The original fraction became:

\(\dfrac{(\sqrt x - \frac{1}{\sqrt x})(\sqrt x - \frac{1}{\sqrt x})}{(\sqrt x + \frac{1}{\sqrt x})(\sqrt x - \frac{1}{\sqrt x})}\)

Did you see any same parts on the denominator and the numerator?

The hardest part is already solved by me.

And don't forget to multiply both the denominator and the numerator by \(\sqrt x\) because we don't want \(\dfrac{1}{\sqrt x}\) to appear in a fraction.

Final answer: \(\dfrac{x-1}{x+1}\)

Try to figure out why.

这个论坛终于有懂中文的人了 :D

我一直不知道马来西亚用简体。 香港是用繁体的， 不过不要紧， 我能看得懂简体中文。 

9 (e) is an easy one though but I will do it too.

\(\dfrac{x}{x-3}-\dfrac{7}{x+2}=\dfrac{x^2+17}{x^2-x-6}\)

x^2 + 17 and x^2 -x - 6 does not have common factors.
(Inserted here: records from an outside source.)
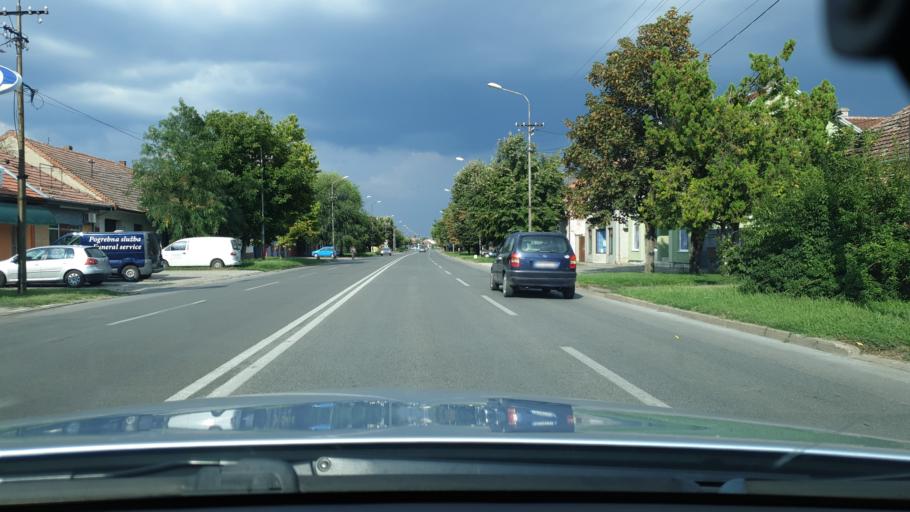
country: RS
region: Autonomna Pokrajina Vojvodina
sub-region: Srednjebanatski Okrug
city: Zrenjanin
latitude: 45.3806
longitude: 20.4019
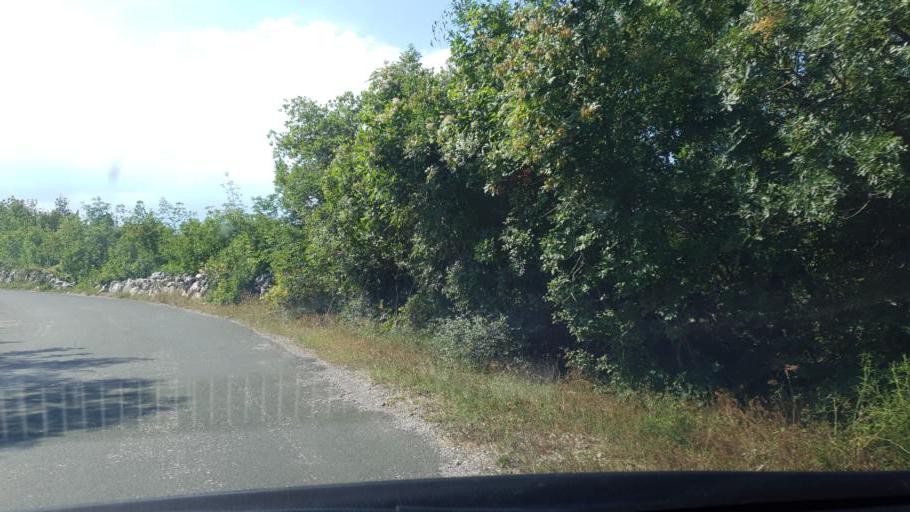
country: HR
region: Primorsko-Goranska
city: Omisalj
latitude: 45.1939
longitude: 14.5817
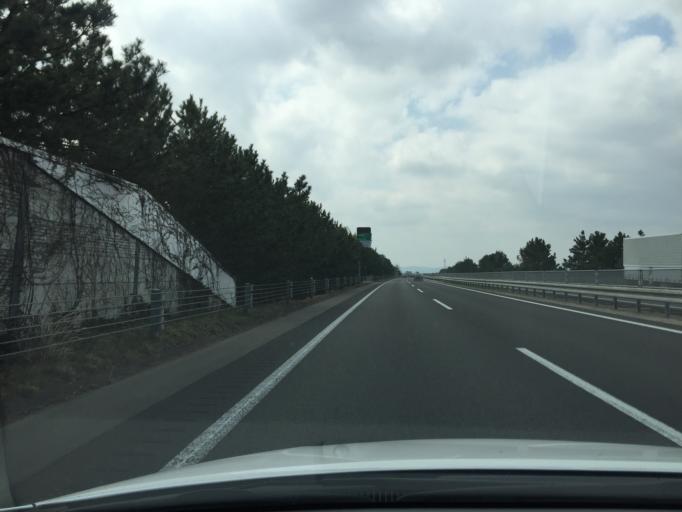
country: JP
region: Miyagi
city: Iwanuma
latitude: 38.1717
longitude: 140.9208
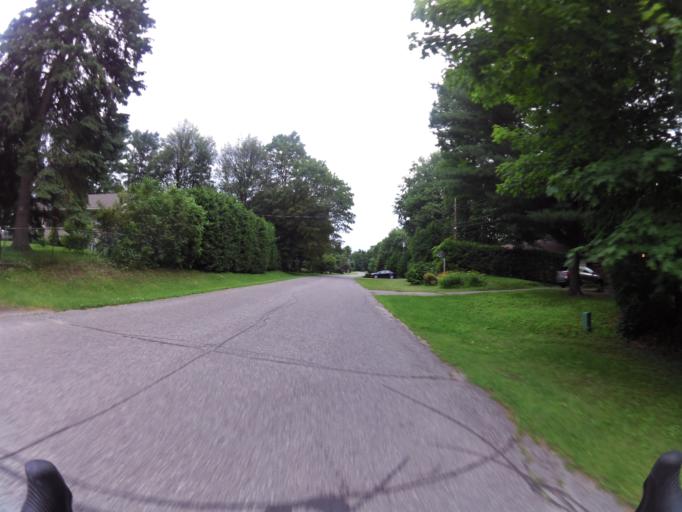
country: CA
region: Ontario
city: Ottawa
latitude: 45.3185
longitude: -75.7208
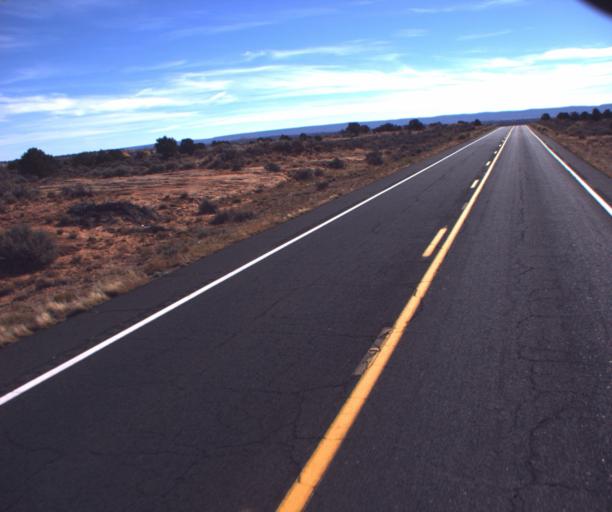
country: US
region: Arizona
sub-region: Coconino County
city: Kaibito
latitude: 36.5679
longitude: -110.7610
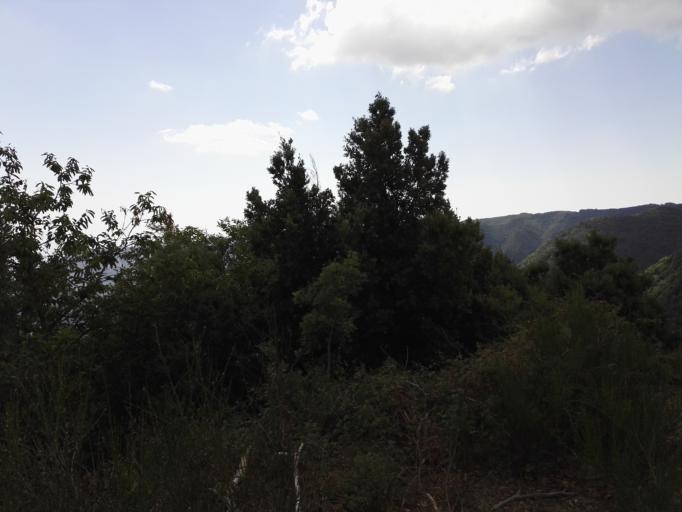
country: IT
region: Calabria
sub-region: Provincia di Reggio Calabria
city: Bivongi
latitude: 38.5080
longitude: 16.3961
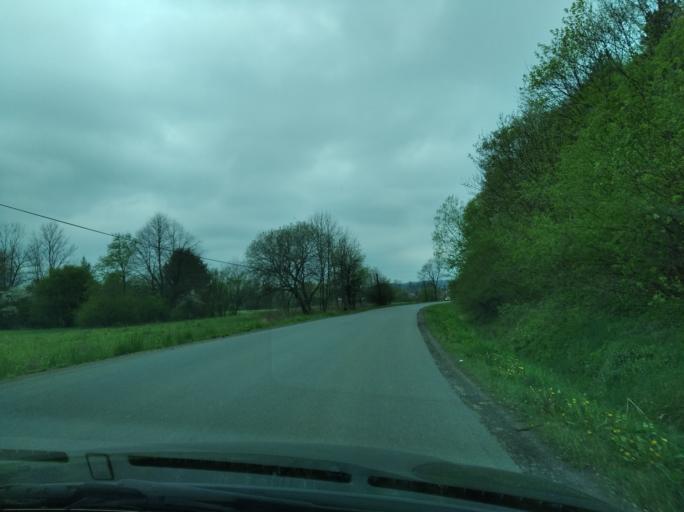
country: PL
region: Subcarpathian Voivodeship
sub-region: Powiat sanocki
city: Sanok
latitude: 49.5976
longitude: 22.1907
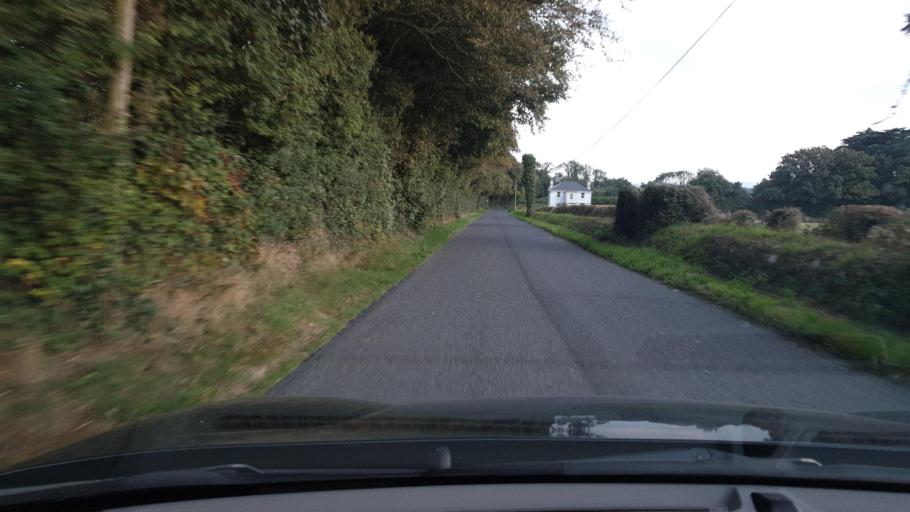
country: IE
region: Leinster
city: Balrothery
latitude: 53.5721
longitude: -6.1555
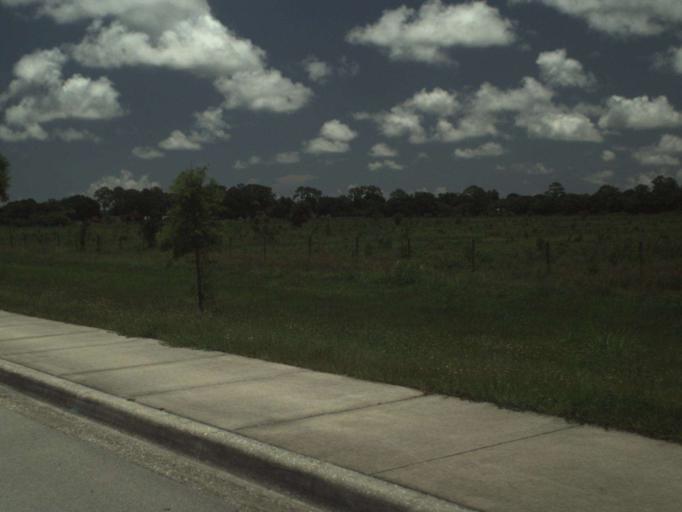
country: US
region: Florida
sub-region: Indian River County
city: West Vero Corridor
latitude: 27.6391
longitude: -80.4788
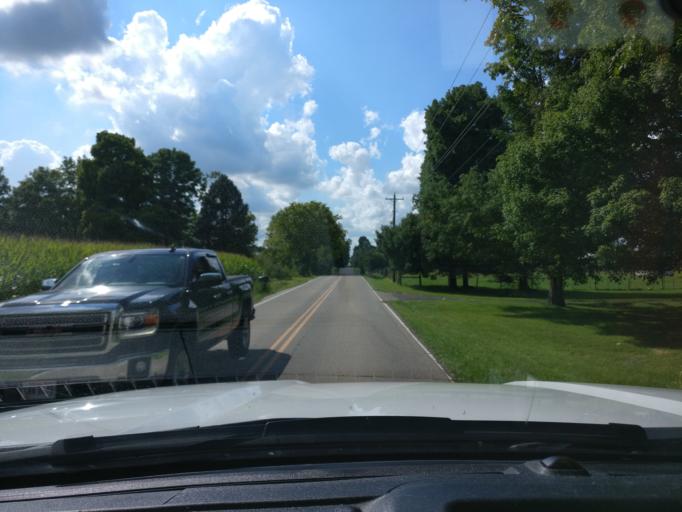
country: US
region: Ohio
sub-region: Warren County
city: Springboro
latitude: 39.5053
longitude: -84.2213
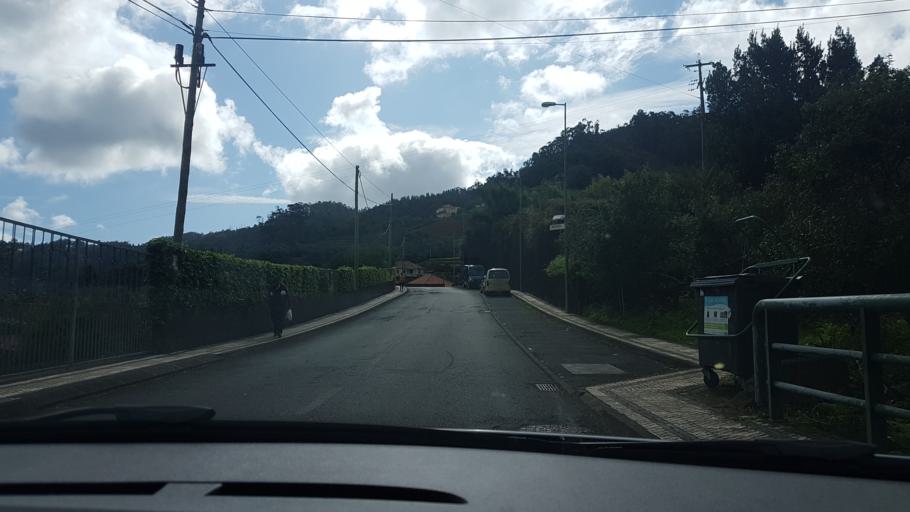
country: PT
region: Madeira
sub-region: Santa Cruz
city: Santa Cruz
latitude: 32.7362
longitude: -16.8189
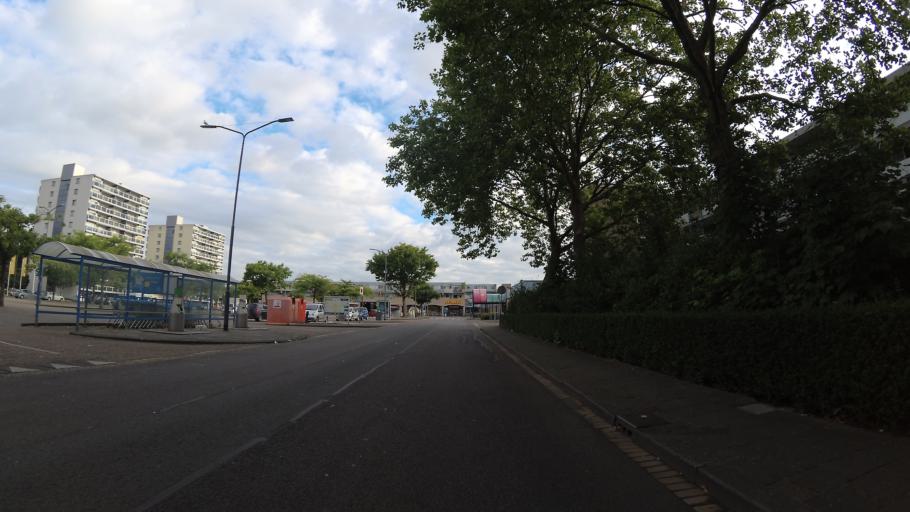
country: NL
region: North Brabant
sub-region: Gemeente Breda
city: Hoge Vucht
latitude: 51.6074
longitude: 4.7891
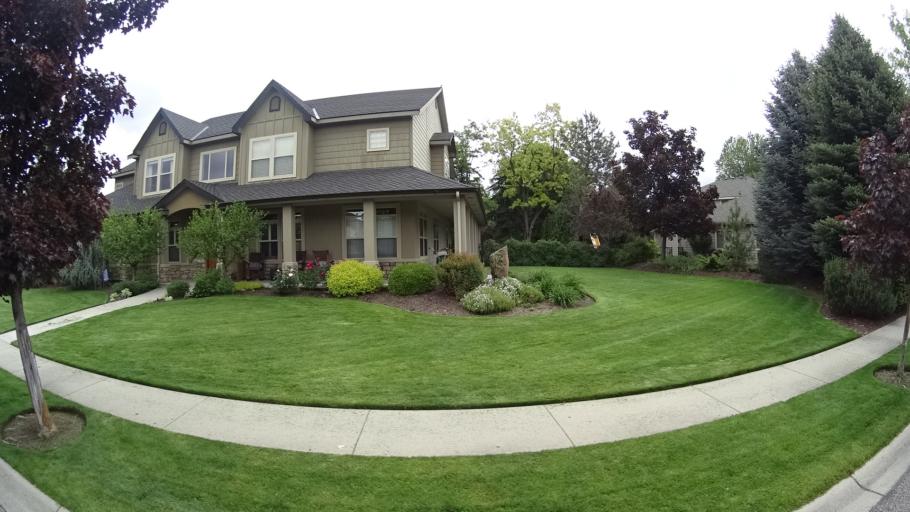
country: US
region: Idaho
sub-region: Ada County
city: Eagle
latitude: 43.6809
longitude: -116.3604
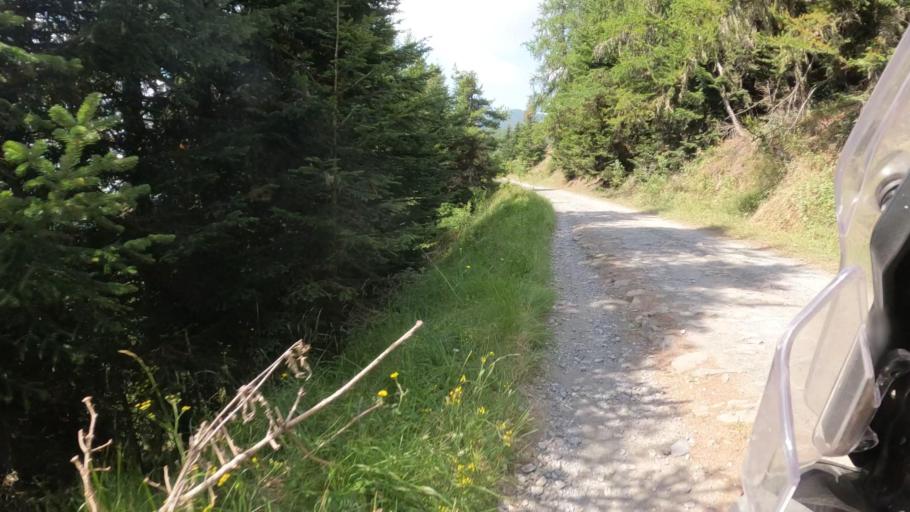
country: IT
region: Piedmont
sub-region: Provincia di Cuneo
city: Briga Alta
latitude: 44.0347
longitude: 7.6808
So we start with making the left hand side have common denominator:

\(\dfrac{x(x+2)-7(x-3)}{(x-3)(x+2)}=\dfrac{x^2+17}{x^2 -x - 6}\)

And (x-3)(x+2) is magically x^2 - x - 6!!

\(x^2 + 2x - 7x +21 = x^2 + 17\)

And the 2 sides both magically only have same number of x^2 so that you don't need to do quadratic equation!!

\(-5x = 17 -21\)

All up to here it became very easy...... You will solve it from here. ;)

I am the smartest cookie in the world :D

Note something else on 9(d), Max.....multipling top/ bottom by x, we have

[x^2 − 2x + 1 ]  / [ x^2  − 1]  =

[ ( x − 1 ) (x  −  1)  ]  / [ (x + 1) ( x −  1) ] =

[x − 1 ] / [ x + 1]

10(a) needs to deal with ranges.......

\(\dfrac{x+3}{3}>\dfrac{x-1}{5}+\dfrac{2}{3}\\ 15 \cdot \dfrac{x+3}{3}>15\cdot\dfrac{x-1}{5}+15\cdot\dfrac{2}{3}\\ 5(x+3)>3(x-1)+10\\ 5x + 15 > 3x - 3 + 10\\ 5x + 15> 3x + 7\\ 5x +8 > 3x\\ x> - 4\)

\(\dfrac{x+1}{3}-\dfrac{x+2}{2}> - \dfrac{1}{6}\\ 6\cdot\dfrac{x+1}{3}-6\cdot\dfrac{x+2}{2}> - 6\cdot\dfrac{1}{6}\\ 2(x+1)-3(x+2)> -1\\ -x -4 > -1\\ x + 4 < 1\\ x < -3\)

x < -3 means -3 > x.

-3 > x and x > -4 means?

x is between what numbers?

something > x > something is the complete answer for this.